It is well-understood these days that hospitals and other healthcare organizations need to maintain a blog. It’s a great way to reach potential patients, referring physicians and your own staff. Whether you are launching your organization’s blog yourself or just being asked to contribute one article, here are four tips to get you started.
Forget what you know
Writing about what you know implies that you actually know something--something important, or incredibly interesting, or that has never, ever, been written about before. Who can write anything under that pressure?
Instead, think about what you don’t know, what you’d like to learn or some mystery that has always eluded you… then bring your readers along for the ride. People are more likely to engage with a quest they’re experiencing with you, than an insight handed off to them.
How can you admit you don’t know something if you’re representing a hospital filled with experts? Readers want to read a blog written by an actual human being, not an institution. People like to get healthcare information from friends and family, so just be yourself—write from your own point-of-view. You’re a real person just like your readers and they will enjoy sharing your quest for knowledge.
Focus on a Failure
There are plenty places to get “how to” health information, but what about “how NOT to?” After all, we learn more from failure than we do success. Share some of that hard-earned wisdom by telling the stories that lead you to it.
Mine your connections
Call up three to five people in similar roles and pose a question (any question). Then write about their responses. Keep the conversation light… you don’t have to name names or quote sources. But an informal survey can be just the thing to kick-start your article.

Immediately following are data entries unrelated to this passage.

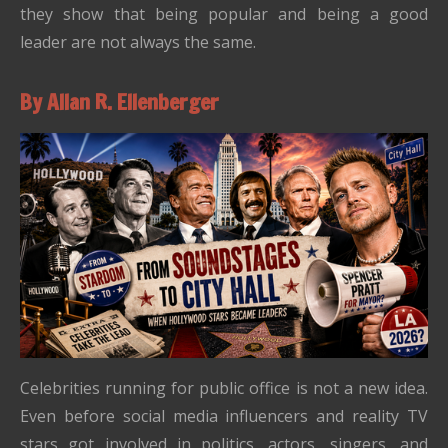
they show that being popular and being a good
leader are not always the same.
By Allan R. Ellenberger
Celebrities running for public office is not a new idea.
Even before social media influencers and reality TV
stars got involved in politics, actors, singers, and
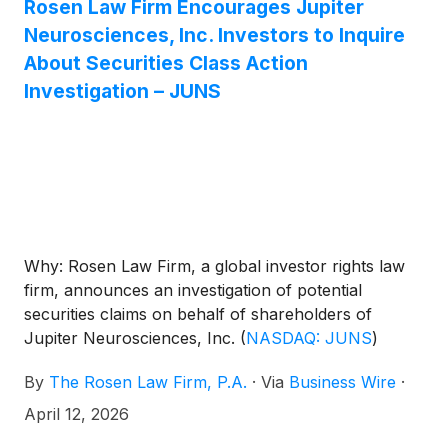
Rosen Law Firm Encourages Jupiter
Neurosciences, Inc. Investors to Inquire
About Securities Class Action
Investigation – JUNS
Why: Rosen Law Firm, a global investor rights law
firm, announces an investigation of potential
securities claims on behalf of shareholders of
Jupiter Neurosciences, Inc.
(
NASDAQ: JUNS
)
resulting from allegations that Jupiter
By
The Rosen Law Firm, P.A.
·
Via
Business Wire
·
Neurosciences may have issued materially
misleading business information to the investing
April 12, 2026
public.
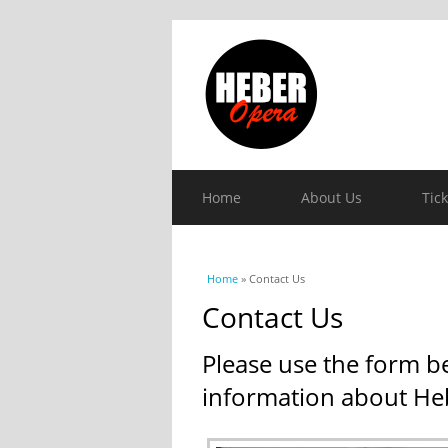
Home
About Us
Tic
You are here
Home
» Contact Us
Contact Us
Please use the form b
information about He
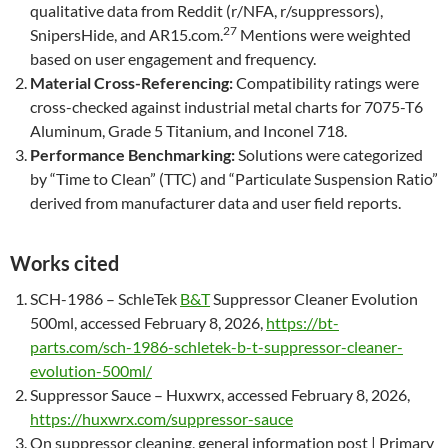
qualitative data from Reddit (r/NFA, r/suppressors),
27
SnipersHide, and AR15.com.
Mentions were weighted
based on user engagement and frequency.
Material Cross-Referencing:
Compatibility ratings were
cross-checked against industrial metal charts for 7075-T6
Aluminum, Grade 5 Titanium, and Inconel 718.
Performance Benchmarking:
Solutions were categorized
by “Time to Clean” (TTC) and “Particulate Suspension Ratio”
derived from manufacturer data and user field reports.
Works cited
SCH-1986 – SchleTek
B&T
Suppressor Cleaner Evolution
500ml, accessed February 8, 2026,
https://bt-
parts.com/sch-1986-schletek-b-t-suppressor-cleaner-
evolution-500ml/
Suppressor Sauce – Huxwrx, accessed February 8, 2026,
https://huxwrx.com/suppressor-sauce
On suppressor cleaning, general information post | Primary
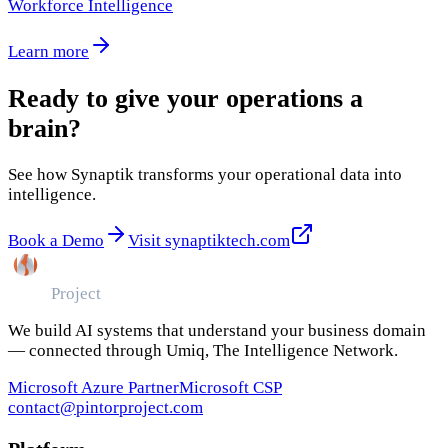
Workforce Intelligence
Learn more
Ready to give your operations a
brain?
See how Synaptik transforms your operational data into
intelligence.
Book a Demo
Visit synaptiktech.com
Pintor
Project
We build AI systems that understand your business domain
— connected through Umiq, The Intelligence Network.
Microsoft Azure Partner
Microsoft CSP
contact@pintorproject.com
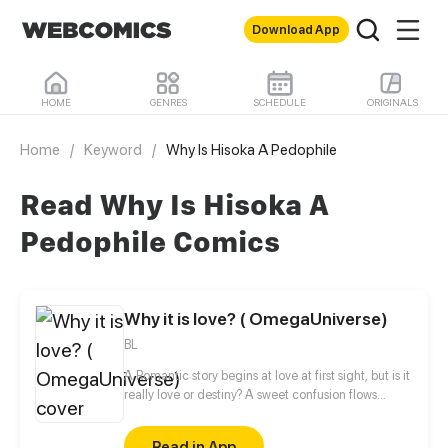
Download App
HOME
GENRES
SCHEDULE
ORIGINALS
Home
/
Keyword
/
Why Is Hisoka A Pedophile
Read Why Is Hisoka A
Pedophile Comics
Why it is love? ( OmegaUniverse)
BL
A Romantic story begins at love at first sight, but is it
really love or destiny? A sweet confusion flows
between them.
Read in App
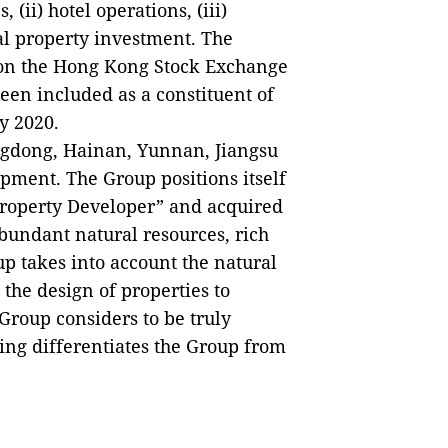
(ii) hotel operations, (iii)
l property investment. The
 on the Hong Kong Stock Exchange
en included as a constituent of
y 2020.
ngdong, Hainan, Yunnan, Jiangsu
pment. The Group positions itself
Property Developer” and acquired
abundant natural resources, rich
up takes into account the natural
n the design of properties to
roup considers to be truly
ning differentiates the Group from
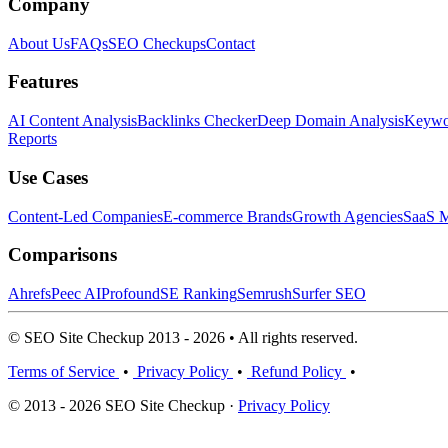
Company
About Us
FAQs
SEO Checkups
Contact
Features
AI Content Analysis
Backlinks Checker
Deep Domain Analysis
Keywor
Reports
Use Cases
Content-Led Companies
E-commerce Brands
Growth Agencies
SaaS M
Comparisons
Ahrefs
Peec AI
Profound
SE Ranking
Semrush
Surfer SEO
© SEO Site Checkup 2013 - 2026 • All rights reserved.
Terms of Service
•
Privacy Policy
•
Refund Policy
•
© 2013 - 2026 SEO Site Checkup ·
Privacy Policy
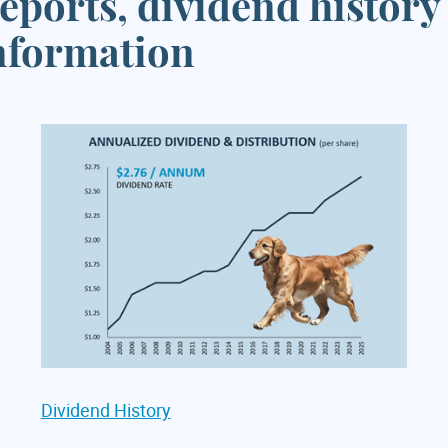
eports, dividend history
information
Dividend History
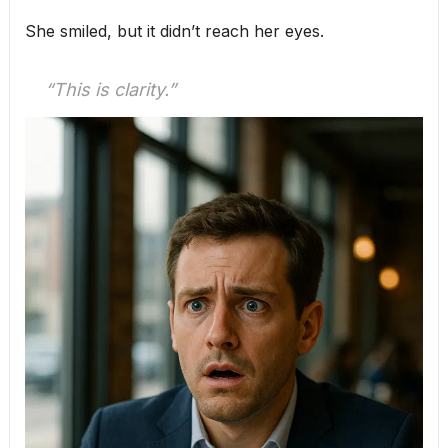
She smiled, but it didn’t reach her eyes.
“This is clarity.”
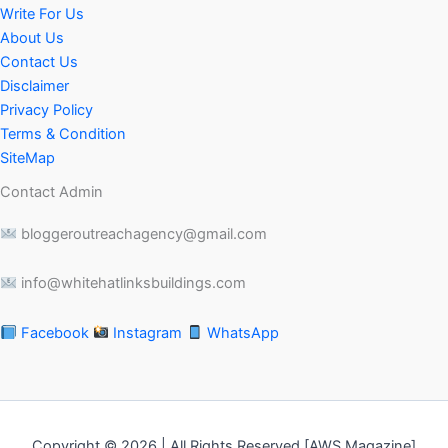
Write For Us
About Us
Contact Us
Disclaimer
Privacy Policy
Terms & Condition
SiteMap
Contact Admin
bloggeroutreachagency@gmail.com
info@whitehatlinksbuildings.com
Facebook
Instagram
WhatsApp
Copyright © 2026 | All Rights Reserved [AWS Magazine]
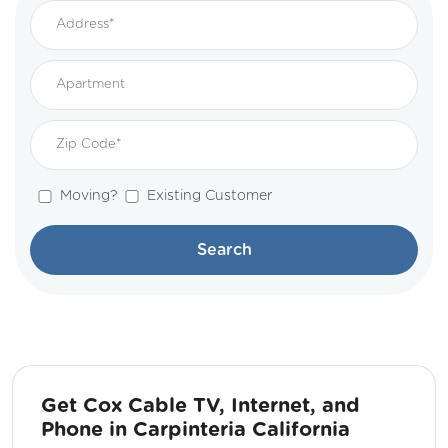
Moving?
Existing Customer
Search
Get Cox Cable TV, Internet, and
Phone in Carpinteria California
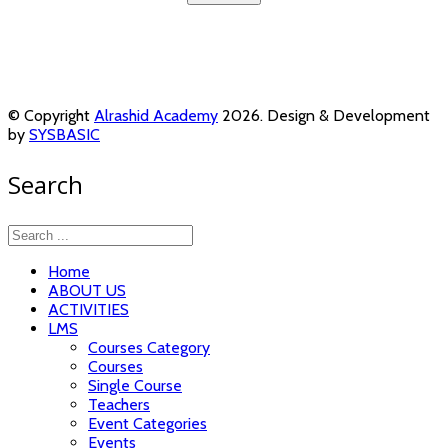
© Copyright
Alrashid Academy
2026. Design & Development
by
SYSBASIC
Search
Home
ABOUT US
ACTIVITIES
LMS
Courses Category
Courses
Single Course
Teachers
Event Categories
Events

The questions can be anything from “what’s your biggest hiring challenge?” to getting thoughts on a medical topic making news. Have fun with it and your readers will, too.
When you are done, stop
My mom and I are the writers in the family, but it was my math-minded, engineer dad who gave me the best piece of writing advice I ever received. I was having a hard time finding a way to end an article. His answer? “Stop writing.”
It was a joke, I know. I did it anyway… and have used it time and time again since. It almost always works. As writers, we want the last word to leave our readers with that brilliant conclusive nugget that will stick in their minds. But the thing about endings is we rarely know when they’re coming and it’s obvious once they’ve gone. So step away from your article for one hour, then take another look. Chances are that last sentence you wrote makes a pretty good ending after all.